Direction:
Format every line of the rows below as a JSON list of strings, one string per line, with blank lines left out.

Information provided:
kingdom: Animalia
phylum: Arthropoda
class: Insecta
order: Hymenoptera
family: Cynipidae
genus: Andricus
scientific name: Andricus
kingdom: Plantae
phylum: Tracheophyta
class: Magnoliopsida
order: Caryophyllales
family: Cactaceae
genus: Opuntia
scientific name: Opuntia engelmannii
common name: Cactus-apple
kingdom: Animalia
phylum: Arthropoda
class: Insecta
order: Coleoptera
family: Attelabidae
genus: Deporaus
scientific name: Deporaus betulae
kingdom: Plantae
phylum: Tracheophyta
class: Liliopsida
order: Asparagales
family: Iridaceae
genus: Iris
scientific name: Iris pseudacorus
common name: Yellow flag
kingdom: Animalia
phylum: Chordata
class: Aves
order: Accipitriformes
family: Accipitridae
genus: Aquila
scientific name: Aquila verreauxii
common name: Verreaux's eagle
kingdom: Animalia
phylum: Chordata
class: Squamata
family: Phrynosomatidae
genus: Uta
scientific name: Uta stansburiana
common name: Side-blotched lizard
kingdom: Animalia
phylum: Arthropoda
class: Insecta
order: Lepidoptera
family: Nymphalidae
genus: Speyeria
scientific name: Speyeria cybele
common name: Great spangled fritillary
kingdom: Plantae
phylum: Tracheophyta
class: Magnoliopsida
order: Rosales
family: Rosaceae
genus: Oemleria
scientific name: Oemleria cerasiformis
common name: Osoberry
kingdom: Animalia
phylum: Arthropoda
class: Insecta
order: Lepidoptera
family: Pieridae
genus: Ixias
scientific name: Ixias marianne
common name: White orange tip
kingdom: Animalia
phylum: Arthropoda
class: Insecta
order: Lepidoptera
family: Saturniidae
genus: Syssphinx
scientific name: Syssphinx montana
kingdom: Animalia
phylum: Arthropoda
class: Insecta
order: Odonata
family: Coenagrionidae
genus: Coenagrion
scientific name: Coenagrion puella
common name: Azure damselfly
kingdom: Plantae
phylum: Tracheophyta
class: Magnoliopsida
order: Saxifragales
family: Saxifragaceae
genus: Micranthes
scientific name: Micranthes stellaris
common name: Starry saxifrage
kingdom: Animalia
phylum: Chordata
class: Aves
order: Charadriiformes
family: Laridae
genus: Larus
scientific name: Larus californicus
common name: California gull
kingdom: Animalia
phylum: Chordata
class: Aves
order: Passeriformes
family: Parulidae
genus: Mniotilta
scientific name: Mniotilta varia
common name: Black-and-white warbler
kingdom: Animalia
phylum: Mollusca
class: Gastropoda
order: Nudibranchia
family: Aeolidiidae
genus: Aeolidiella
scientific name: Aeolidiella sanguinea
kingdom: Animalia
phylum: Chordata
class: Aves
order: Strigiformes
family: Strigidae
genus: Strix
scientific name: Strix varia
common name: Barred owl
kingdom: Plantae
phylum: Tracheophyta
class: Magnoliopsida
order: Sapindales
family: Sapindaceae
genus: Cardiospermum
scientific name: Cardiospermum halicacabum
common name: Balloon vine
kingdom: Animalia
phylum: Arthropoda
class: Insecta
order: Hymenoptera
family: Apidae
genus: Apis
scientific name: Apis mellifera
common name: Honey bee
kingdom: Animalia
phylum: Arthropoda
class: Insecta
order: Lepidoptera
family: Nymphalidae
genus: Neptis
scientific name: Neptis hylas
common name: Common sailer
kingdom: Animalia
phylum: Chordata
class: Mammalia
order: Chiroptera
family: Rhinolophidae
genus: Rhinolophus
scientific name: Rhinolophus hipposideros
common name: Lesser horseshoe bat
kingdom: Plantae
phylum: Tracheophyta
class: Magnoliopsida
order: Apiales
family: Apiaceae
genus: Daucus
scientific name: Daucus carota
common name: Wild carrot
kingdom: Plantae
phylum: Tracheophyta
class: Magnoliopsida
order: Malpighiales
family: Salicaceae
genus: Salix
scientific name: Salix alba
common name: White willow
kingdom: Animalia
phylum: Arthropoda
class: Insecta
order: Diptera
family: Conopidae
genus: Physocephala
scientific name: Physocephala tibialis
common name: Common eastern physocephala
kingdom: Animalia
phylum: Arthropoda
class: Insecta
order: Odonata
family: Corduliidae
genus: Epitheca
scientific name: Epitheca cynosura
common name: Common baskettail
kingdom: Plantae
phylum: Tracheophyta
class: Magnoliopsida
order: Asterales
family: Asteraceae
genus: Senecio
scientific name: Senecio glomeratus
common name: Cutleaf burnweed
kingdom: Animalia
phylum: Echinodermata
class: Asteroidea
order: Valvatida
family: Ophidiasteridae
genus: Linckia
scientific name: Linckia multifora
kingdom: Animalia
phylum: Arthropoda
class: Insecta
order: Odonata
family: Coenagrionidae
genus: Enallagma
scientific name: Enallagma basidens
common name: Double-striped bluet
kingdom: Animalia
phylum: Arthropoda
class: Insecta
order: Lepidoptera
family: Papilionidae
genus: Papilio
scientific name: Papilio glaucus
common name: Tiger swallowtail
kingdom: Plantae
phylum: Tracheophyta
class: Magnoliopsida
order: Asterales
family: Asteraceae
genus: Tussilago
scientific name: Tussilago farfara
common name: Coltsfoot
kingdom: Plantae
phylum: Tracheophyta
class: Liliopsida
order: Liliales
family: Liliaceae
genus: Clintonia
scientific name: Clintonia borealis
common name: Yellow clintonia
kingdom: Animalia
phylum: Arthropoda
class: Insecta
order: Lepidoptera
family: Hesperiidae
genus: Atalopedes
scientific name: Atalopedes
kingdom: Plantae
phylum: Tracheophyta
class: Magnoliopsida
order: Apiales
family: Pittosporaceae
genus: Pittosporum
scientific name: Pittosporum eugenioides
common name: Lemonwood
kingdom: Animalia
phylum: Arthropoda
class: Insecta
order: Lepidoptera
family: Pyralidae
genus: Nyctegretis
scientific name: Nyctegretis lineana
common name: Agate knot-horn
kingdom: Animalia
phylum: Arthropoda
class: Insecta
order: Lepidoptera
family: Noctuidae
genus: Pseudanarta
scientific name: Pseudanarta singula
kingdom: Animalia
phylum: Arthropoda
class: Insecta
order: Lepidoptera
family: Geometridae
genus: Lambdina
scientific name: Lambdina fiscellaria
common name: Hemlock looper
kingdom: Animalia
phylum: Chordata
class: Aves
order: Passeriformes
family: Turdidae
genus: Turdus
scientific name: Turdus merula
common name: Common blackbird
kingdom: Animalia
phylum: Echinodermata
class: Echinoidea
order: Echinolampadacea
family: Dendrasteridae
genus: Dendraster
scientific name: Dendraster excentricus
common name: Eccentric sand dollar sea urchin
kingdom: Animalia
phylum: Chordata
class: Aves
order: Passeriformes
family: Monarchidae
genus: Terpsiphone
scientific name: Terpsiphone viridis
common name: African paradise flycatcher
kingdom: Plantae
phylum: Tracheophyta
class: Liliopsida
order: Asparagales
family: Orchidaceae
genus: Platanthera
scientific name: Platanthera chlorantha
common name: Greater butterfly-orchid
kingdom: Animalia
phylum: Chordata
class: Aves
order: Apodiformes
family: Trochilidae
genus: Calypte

Complete output:
[
  "kingdom: Animalia",
  "phylum: Arthropoda",
  "class: Insecta",
  "order: Hymenoptera",
  "family: Cynipidae",
  "genus: Andricus",
  "scientific name: Andricus",
  "kingdom: Plantae",
  "phylum: Tracheophyta",
  "class: Magnoliopsida",
  "order: Caryophyllales",
  "family: Cactaceae",
  "genus: Opuntia",
  "scientific name: Opuntia engelmannii",
  "common name: Cactus-apple",
  "kingdom: Animalia",
  "phylum: Arthropoda",
  "class: Insecta",
  "order: Coleoptera",
  "family: Attelabidae",
  "genus: Deporaus",
  "scientific name: Deporaus betulae",
  "kingdom: Plantae",
  "phylum: Tracheophyta",
  "class: Liliopsida",
  "order: Asparagales",
  "family: Iridaceae",
  "genus: Iris",
  "scientific name: Iris pseudacorus",
  "common name: Yellow flag",
  "kingdom: Animalia",
  "phylum: Chordata",
  "class: Aves",
  "order: Accipitriformes",
  "family: Accipitridae",
  "genus: Aquila",
  "scientific name: Aquila verreauxii",
  "common name: Verreaux's eagle",
  "kingdom: Animalia",
  "phylum: Chordata",
  "class: Squamata",
  "family: Phrynosomatidae",
  "genus: Uta",
  "scientific name: Uta stansburiana",
  "common name: Side-blotched lizard",
  "kingdom: Animalia",
  "phylum: Arthropoda",
  "class: Insecta",
  "order: Lepidoptera",
  "family: Nymphalidae",
  "genus: Speyeria",
  "scientific name: Speyeria cybele",
  "common name: Great spangled fritillary",
  "kingdom: Plantae",
  "phylum: Tracheophyta",
  "class: Magnoliopsida",
  "order: Rosales",
  "family: Rosaceae",
  "genus: Oemleria",
  "scientific name: Oemleria cerasiformis",
  "common name: Osoberry",
  "kingdom: Animalia",
  "phylum: Arthropoda",
  "class: Insecta",
  "order: Lepidoptera",
  "family: Pieridae",
  "genus: Ixias",
  "scientific name: Ixias marianne",
  "common name: White orange tip",
  "kingdom: Animalia",
  "phylum: Arthropoda",
  "class: Insecta",
  "order: Lepidoptera",
  "family: Saturniidae",
  "genus: Syssphinx",
  "scientific name: Syssphinx montana",
  "kingdom: Animalia",
  "phylum: Arthropoda",
  "class: Insecta",
  "order: Odonata",
  "family: Coenagrionidae",
  "genus: Coenagrion",
  "scientific name: Coenagrion puella",
  "common name: Azure damselfly",
  "kingdom: Plantae",
  "phylum: Tracheophyta",
  "class: Magnoliopsida",
  "order: Saxifragales",
  "family: Saxifragaceae",
  "genus: Micranthes",
  "scientific name: Micranthes stellaris",
  "common name: Starry saxifrage",
  "kingdom: Animalia",
  "phylum: Chordata",
  "class: Aves",
  "order: Charadriiformes",
  "family: Laridae",
  "genus: Larus",
  "scientific name: Larus californicus",
  "common name: California gull",
  "kingdom: Animalia",
  "phylum: Chordata",
  "class: Aves",
  "order: Passeriformes",
  "family: Parulidae",
  "genus: Mniotilta",
  "scientific name: Mniotilta varia",
  "common name: Black-and-white warbler",
  "kingdom: Animalia",
  "phylum: Mollusca",
  "class: Gastropoda",
  "order: Nudibranchia",
  "family: Aeolidiidae",
  "genus: Aeolidiella",
  "scientific name: Aeolidiella sanguinea",
  "kingdom: Animalia",
  "phylum: Chordata",
  "class: Aves",
  "order: Strigiformes",
  "family: Strigidae",
  "genus: Strix",
  "scientific name: Strix varia",
  "common name: Barred owl",
  "kingdom: Plantae",
  "phylum: Tracheophyta",
  "class: Magnoliopsida",
  "order: Sapindales",
  "family: Sapindaceae",
  "genus: Cardiospermum",
  "scientific name: Cardiospermum halicacabum",
  "common name: Balloon vine",
  "kingdom: Animalia",
  "phylum: Arthropoda",
  "class: Insecta",
  "order: Hymenoptera",
  "family: Apidae",
  "genus: Apis",
  "scientific name: Apis mellifera",
  "common name: Honey bee",
  "kingdom: Animalia",
  "phylum: Arthropoda",
  "class: Insecta",
  "order: Lepidoptera",
  "family: Nymphalidae",
  "genus: Neptis",
  "scientific name: Neptis hylas",
  "common name: Common sailer",
  "kingdom: Animalia",
  "phylum: Chordata",
  "class: Mammalia",
  "order: Chiroptera",
  "family: Rhinolophidae",
  "genus: Rhinolophus",
  "scientific name: Rhinolophus hipposideros",
  "common name: Lesser horseshoe bat",
  "kingdom: Plantae",
  "phylum: Tracheophyta",
  "class: Magnoliopsida",
  "order: Apiales",
  "family: Apiaceae",
  "genus: Daucus",
  "scientific name: Daucus carota",
  "common name: Wild carrot",
  "kingdom: Plantae",
  "phylum: Tracheophyta",
  "class: Magnoliopsida",
  "order: Malpighiales",
  "family: Salicaceae",
  "genus: Salix",
  "scientific name: Salix alba",
  "common name: White willow",
  "kingdom: Animalia",
  "phylum: Arthropoda",
  "class: Insecta",
  "order: Diptera",
  "family: Conopidae",
  "genus: Physocephala",
  "scientific name: Physocephala tibialis",
  "common name: Common eastern physocephala",
  "kingdom: Animalia",
  "phylum: Arthropoda",
  "class: Insecta",
  "order: Odonata",
  "family: Corduliidae",
  "genus: Epitheca",
  "scientific name: Epitheca cynosura",
  "common name: Common baskettail",
  "kingdom: Plantae",
  "phylum: Tracheophyta",
  "class: Magnoliopsida",
  "order: Asterales",
  "family: Asteraceae",
  "genus: Senecio",
  "scientific name: Senecio glomeratus",
  "common name: Cutleaf burnweed",
  "kingdom: Animalia",
  "phylum: Echinodermata",
  "class: Asteroidea",
  "order: Valvatida",
  "family: Ophidiasteridae",
  "genus: Linckia",
  "scientific name: Linckia multifora",
  "kingdom: Animalia",
  "phylum: Arthropoda",
  "class: Insecta",
  "order: Odonata",
  "family: Coenagrionidae",
  "genus: Enallagma",
  "scientific name: Enallagma basidens",
  "common name: Double-striped bluet",
  "kingdom: Animalia",
  "phylum: Arthropoda",
  "class: Insecta",
  "order: Lepidoptera",
  "family: Papilionidae",
  "genus: Papilio",
  "scientific name: Papilio glaucus",
  "common name: Tiger swallowtail",
  "kingdom: Plantae",
  "phylum: Tracheophyta",
  "class: Magnoliopsida",
  "order: Asterales",
  "family: Asteraceae",
  "genus: Tussilago",
  "scientific name: Tussilago farfara",
  "common name: Coltsfoot",
  "kingdom: Plantae",
  "phylum: Tracheophyta",
  "class: Liliopsida",
  "order: Liliales",
  "family: Liliaceae",
  "genus: Clintonia",
  "scientific name: Clintonia borealis",
  "common name: Yellow clintonia",
  "kingdom: Animalia",
  "phylum: Arthropoda",
  "class: Insecta",
  "order: Lepidoptera",
  "family: Hesperiidae",
  "genus: Atalopedes",
  "scientific name: Atalopedes",
  "kingdom: Plantae",
  "phylum: Tracheophyta",
  "class: Magnoliopsida",
  "order: Apiales",
  "family: Pittosporaceae",
  "genus: Pittosporum",
  "scientific name: Pittosporum eugenioides",
  "common name: Lemonwood",
  "kingdom: Animalia",
  "phylum: Arthropoda",
  "class: Insecta",
  "order: Lepidoptera",
  "family: Pyralidae",
  "genus: Nyctegretis",
  "scientific name: Nyctegretis lineana",
  "common name: Agate knot-horn",
  "kingdom: Animalia",
  "phylum: Arthropoda",
  "class: Insecta",
  "order: Lepidoptera",
  "family: Noctuidae",
  "genus: Pseudanarta",
  "scientific name: Pseudanarta singula",
  "kingdom: Animalia",
  "phylum: Arthropoda",
  "class: Insecta",
  "order: Lepidoptera",
  "family: Geometridae",
  "genus: Lambdina",
  "scientific name: Lambdina fiscellaria",
  "common name: Hemlock looper",
  "kingdom: Animalia",
  "phylum: Chordata",
  "class: Aves",
  "order: Passeriformes",
  "family: Turdidae",
  "genus: Turdus",
  "scientific name: Turdus merula",
  "common name: Common blackbird",
  "kingdom: Animalia",
  "phylum: Echinodermata",
  "class: Echinoidea",
  "order: Echinolampadacea",
  "family: Dendrasteridae",
  "genus: Dendraster",
  "scientific name: Dendraster excentricus",
  "common name: Eccentric sand dollar sea urchin",
  "kingdom: Animalia",
  "phylum: Chordata",
  "class: Aves",
  "order: Passeriformes",
  "family: Monarchidae",
  "genus: Terpsiphone",
  "scientific name: Terpsiphone viridis",
  "common name: African paradise flycatcher",
  "kingdom: Plantae",
  "phylum: Tracheophyta",
  "class: Liliopsida",
  "order: Asparagales",
  "family: Orchidaceae",
  "genus: Platanthera",
  "scientific name: Platanthera chlorantha",
  "common name: Greater butterfly-orchid",
  "kingdom: Animalia",
  "phylum: Chordata",
  "class: Aves",
  "order: Apodiformes",
  "family: Trochilidae",
  "genus: Calypte"
]